▶ _DESCRIPTION OF THE TASK_: Repeat every entry word for word. Images do not belong in the copy.

Pictures paired with source code:
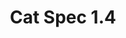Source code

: ---
title: Cat Spec 1.4
description: Cat API Spec 1.4
openAPISpec: https://raw.githubusercontent.com/AdobeDocs/dev-site-documentation-template/main/static/petstore.json 
---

▶ _WRITTEN ANSWER_:
Source code

: ---
title: Cat Spec 1.4
description: Cat API Spec 1.4
openAPISpec: https://raw.githubusercontent.com/AdobeDocs/dev-site-documentation-template/main/static/petstore.json 
---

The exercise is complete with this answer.